[Extracted data entries]
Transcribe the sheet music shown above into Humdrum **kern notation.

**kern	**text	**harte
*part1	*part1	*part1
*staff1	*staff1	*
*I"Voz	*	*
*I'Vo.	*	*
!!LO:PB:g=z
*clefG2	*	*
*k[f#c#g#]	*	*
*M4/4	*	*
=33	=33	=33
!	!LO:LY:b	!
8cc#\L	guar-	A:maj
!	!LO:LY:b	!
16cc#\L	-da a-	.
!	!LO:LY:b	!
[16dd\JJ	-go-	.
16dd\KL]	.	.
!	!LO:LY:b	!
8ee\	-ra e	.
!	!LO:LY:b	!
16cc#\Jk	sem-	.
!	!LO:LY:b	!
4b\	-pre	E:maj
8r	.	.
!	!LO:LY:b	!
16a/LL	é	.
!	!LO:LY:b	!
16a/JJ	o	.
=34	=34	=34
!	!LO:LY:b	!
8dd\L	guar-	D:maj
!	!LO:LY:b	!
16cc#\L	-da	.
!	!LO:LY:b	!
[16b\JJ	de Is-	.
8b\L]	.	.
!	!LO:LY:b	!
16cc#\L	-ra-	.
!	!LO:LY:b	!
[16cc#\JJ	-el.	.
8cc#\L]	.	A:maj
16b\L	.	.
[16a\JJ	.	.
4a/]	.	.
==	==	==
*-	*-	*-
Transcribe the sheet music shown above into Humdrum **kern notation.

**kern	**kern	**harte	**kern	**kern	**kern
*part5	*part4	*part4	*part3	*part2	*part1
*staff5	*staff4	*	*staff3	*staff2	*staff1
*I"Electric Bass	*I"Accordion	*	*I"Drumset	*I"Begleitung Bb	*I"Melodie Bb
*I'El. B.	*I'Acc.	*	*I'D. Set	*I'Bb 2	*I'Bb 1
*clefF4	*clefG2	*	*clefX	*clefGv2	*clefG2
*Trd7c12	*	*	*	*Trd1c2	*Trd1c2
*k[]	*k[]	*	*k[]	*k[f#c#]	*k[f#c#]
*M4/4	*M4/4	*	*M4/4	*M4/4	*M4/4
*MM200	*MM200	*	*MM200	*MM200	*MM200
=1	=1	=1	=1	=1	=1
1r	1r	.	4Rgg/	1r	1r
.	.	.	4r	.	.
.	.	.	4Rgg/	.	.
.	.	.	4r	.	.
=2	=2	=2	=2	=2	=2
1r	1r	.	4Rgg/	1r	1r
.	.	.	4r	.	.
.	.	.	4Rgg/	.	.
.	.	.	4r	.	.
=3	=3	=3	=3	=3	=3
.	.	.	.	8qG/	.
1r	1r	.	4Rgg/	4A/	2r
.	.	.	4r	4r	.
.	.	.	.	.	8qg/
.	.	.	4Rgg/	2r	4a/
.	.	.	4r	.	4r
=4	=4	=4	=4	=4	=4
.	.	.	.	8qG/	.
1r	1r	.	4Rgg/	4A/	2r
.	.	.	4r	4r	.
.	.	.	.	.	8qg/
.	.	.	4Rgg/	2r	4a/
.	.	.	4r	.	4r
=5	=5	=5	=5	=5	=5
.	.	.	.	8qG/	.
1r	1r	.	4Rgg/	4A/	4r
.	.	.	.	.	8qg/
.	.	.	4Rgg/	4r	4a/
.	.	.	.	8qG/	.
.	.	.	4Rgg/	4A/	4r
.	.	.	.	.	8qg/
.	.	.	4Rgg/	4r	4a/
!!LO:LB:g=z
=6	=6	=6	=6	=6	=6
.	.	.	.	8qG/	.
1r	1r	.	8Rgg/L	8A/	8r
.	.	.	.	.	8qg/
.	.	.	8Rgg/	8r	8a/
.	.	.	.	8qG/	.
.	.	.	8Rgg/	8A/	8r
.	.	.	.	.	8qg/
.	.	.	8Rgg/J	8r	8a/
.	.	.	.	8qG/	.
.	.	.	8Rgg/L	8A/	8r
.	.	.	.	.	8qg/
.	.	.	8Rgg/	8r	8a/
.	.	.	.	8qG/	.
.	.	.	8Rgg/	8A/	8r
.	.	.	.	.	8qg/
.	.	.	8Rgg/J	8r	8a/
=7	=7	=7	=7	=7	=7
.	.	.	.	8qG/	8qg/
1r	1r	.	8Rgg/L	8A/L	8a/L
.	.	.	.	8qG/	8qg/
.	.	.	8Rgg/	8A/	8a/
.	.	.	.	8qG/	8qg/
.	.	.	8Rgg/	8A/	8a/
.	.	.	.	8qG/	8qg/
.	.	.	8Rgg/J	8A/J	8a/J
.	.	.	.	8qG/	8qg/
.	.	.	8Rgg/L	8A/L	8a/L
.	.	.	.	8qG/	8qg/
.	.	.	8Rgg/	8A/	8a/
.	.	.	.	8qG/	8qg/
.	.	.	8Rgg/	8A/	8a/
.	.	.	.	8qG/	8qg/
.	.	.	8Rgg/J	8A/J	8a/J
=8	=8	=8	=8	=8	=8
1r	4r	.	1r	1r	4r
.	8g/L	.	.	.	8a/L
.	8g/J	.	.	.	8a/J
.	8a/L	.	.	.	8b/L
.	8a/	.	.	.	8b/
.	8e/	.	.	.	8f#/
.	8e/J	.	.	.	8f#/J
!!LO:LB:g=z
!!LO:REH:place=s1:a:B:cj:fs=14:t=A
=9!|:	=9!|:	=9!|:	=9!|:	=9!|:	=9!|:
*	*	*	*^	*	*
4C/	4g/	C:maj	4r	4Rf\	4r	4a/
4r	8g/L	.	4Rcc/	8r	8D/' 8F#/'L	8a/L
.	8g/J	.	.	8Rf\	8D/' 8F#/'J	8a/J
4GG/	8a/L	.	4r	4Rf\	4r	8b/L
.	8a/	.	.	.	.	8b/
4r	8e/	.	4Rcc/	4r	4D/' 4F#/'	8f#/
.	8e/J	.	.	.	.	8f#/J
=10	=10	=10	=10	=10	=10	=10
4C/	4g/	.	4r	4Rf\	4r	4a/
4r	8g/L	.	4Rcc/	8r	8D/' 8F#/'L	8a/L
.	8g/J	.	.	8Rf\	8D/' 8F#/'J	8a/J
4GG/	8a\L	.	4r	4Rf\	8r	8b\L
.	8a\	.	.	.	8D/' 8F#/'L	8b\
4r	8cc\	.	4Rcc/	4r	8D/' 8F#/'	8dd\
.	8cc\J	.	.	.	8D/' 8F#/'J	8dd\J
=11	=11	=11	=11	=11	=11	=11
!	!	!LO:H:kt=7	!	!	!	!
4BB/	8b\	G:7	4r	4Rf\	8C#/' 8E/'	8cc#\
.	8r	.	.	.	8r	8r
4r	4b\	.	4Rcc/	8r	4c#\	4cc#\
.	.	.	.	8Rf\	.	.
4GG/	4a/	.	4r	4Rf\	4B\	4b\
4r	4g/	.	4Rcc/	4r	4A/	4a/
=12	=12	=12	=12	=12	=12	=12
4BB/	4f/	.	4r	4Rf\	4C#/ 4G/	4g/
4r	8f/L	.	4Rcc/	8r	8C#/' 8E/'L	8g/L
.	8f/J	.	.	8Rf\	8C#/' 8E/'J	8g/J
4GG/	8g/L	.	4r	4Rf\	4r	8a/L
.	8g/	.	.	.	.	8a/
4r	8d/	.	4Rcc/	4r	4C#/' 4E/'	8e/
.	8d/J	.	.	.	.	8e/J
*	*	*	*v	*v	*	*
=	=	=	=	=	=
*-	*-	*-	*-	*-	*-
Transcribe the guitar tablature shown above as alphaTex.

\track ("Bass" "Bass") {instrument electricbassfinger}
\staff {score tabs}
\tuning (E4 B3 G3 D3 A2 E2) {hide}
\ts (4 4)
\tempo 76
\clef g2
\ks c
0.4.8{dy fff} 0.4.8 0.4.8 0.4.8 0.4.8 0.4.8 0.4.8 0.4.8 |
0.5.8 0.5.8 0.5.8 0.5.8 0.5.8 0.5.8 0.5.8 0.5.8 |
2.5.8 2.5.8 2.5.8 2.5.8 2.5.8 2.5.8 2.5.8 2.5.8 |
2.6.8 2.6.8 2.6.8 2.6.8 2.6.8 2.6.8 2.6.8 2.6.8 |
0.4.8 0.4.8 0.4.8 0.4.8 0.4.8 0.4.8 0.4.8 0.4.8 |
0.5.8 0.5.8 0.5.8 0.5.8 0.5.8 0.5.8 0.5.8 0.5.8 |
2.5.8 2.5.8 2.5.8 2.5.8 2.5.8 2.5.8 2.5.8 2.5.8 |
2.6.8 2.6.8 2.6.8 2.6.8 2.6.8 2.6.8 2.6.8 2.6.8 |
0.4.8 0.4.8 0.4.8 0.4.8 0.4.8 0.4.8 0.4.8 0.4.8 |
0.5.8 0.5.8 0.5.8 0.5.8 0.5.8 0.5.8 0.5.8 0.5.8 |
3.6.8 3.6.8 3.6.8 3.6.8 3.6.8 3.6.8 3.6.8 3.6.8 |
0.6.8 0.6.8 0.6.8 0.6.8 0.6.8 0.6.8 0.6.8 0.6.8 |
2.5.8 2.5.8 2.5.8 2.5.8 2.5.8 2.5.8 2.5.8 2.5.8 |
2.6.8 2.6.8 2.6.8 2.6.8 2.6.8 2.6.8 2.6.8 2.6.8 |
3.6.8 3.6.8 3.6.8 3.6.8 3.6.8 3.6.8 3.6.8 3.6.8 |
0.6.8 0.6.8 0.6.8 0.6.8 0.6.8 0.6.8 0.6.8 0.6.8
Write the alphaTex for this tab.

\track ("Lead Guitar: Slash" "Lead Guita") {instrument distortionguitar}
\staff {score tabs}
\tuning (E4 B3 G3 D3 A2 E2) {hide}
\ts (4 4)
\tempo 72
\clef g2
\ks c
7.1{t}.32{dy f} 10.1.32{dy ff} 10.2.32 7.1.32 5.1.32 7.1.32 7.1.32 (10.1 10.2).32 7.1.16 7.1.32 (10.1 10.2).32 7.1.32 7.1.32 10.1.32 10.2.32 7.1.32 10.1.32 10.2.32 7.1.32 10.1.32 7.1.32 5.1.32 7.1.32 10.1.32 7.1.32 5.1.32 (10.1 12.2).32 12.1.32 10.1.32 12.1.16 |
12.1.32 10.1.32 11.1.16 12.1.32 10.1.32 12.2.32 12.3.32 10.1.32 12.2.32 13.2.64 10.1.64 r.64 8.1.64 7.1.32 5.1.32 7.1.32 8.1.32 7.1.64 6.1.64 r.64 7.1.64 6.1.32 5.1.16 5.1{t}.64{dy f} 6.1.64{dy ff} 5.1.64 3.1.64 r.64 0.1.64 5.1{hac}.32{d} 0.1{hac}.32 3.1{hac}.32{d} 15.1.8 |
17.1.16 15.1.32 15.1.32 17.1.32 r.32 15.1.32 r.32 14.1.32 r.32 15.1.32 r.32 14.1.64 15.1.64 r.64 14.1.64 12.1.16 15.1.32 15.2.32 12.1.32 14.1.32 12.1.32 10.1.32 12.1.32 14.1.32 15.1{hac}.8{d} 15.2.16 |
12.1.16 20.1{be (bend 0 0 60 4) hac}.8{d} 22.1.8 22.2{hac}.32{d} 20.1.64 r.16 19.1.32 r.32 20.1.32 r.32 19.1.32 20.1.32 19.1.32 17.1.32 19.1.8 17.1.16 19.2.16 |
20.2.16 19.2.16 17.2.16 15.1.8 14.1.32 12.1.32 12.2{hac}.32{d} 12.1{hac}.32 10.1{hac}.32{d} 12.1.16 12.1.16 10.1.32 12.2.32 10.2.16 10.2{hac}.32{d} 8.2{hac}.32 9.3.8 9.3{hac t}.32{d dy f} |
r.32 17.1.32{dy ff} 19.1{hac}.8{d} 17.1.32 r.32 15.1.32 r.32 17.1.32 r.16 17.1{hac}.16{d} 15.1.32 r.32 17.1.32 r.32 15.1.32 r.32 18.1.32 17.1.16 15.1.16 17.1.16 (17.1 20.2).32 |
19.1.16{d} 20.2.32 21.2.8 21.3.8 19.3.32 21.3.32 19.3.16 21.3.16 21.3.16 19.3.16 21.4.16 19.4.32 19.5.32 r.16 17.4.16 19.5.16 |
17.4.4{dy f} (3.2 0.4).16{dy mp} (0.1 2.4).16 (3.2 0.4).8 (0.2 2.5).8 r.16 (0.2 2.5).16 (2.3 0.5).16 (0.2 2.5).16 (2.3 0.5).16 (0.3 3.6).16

**What you are asked to do:** Select every line in the data above that contains the word "alphaTex", and copy each one.

**Answer:**
Transcribe the guitar tablature shown above as alphaTex.
Write the alphaTex for this tab.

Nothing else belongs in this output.